The brother of a detainee who hung himself at the St. Clair County jail in May 2014 has been awarded $301,000 following a wrongful death trial that played out in federal court in Benton against Sheriff Rick Watson and the county.
Jurors found in favor of Dwayne White, as administrator of the estate of Bradley Scarpi, awarding $150,000 in compensatory damages on failure to protect claims and $1,000 in punitive damages for failing to protect Scarpi after he said he was going to kill himself while in custody.
They also awarded $150,000 in damages on White's wrongful death claim, though jurors found in favor of the Sheriff's Department on White's constitutional claims.
The trial, presided over by Senior U.S. District Judge Phil Gilbert, began Monday, Dec. 3, and ended with the plaintiff's verdict on Friday, Dec. 7.
According to White's complaint, Scarpi had been a roofer, known to be a hard worker until a job-related back injury interrupted his career and caused him to become addicted to pain pills.
Because of his addiction, over the course of 11 years, Scarpi "spent a great deal of time cycling in and out of the St. Clair County Jail," White claimed.
According to White, while his brother was detained on May 23, 2014, he informed jail personnel that other detainees were threatening him.

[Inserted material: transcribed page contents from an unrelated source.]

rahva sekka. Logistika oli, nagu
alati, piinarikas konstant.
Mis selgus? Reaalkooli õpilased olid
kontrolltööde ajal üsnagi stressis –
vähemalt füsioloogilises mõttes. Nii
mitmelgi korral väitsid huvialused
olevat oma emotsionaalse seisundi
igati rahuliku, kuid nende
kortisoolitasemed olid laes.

Thereafter, a sergeant responded by placing Scarpi in a maximum security cell block.
Scarpi was alleged to have died because jail employees failed to protect him and "went so far as to encourage him to kill himself," White claimed.
"Once placed in a maximum security cell, Mr. Scarpi actively voiced his intent to commit suicide," the complaint alleged. "Upon being made aware of Mr. Scarpi’s suicidal ideation, one sheriff’s deputy responded, 'Whatever, do what you want to do.' Jail officials failed to take any efforts to protect or appropriately supervise Mr. Scarpi. Approximately five hours after being re-housed in the maximum security cell, Jail officials found Mr. Scarpi hanging in his cell. Mr. Scarpi was transported to the hospital where he died less than an hour later."
White was represented by Amy Breihan of the MacArthur Justice Center in St. Louis, attorneys from the MacArthur Justice Center at Northwestern University School of Law in Chicago, and LaToya Berry of Belleville.
The defendants were represented by Katherine Melzer, Thomas Ysursa and Garrett Hoerner of Becker, Hoerner, Thompson & Ysursa in Belleville.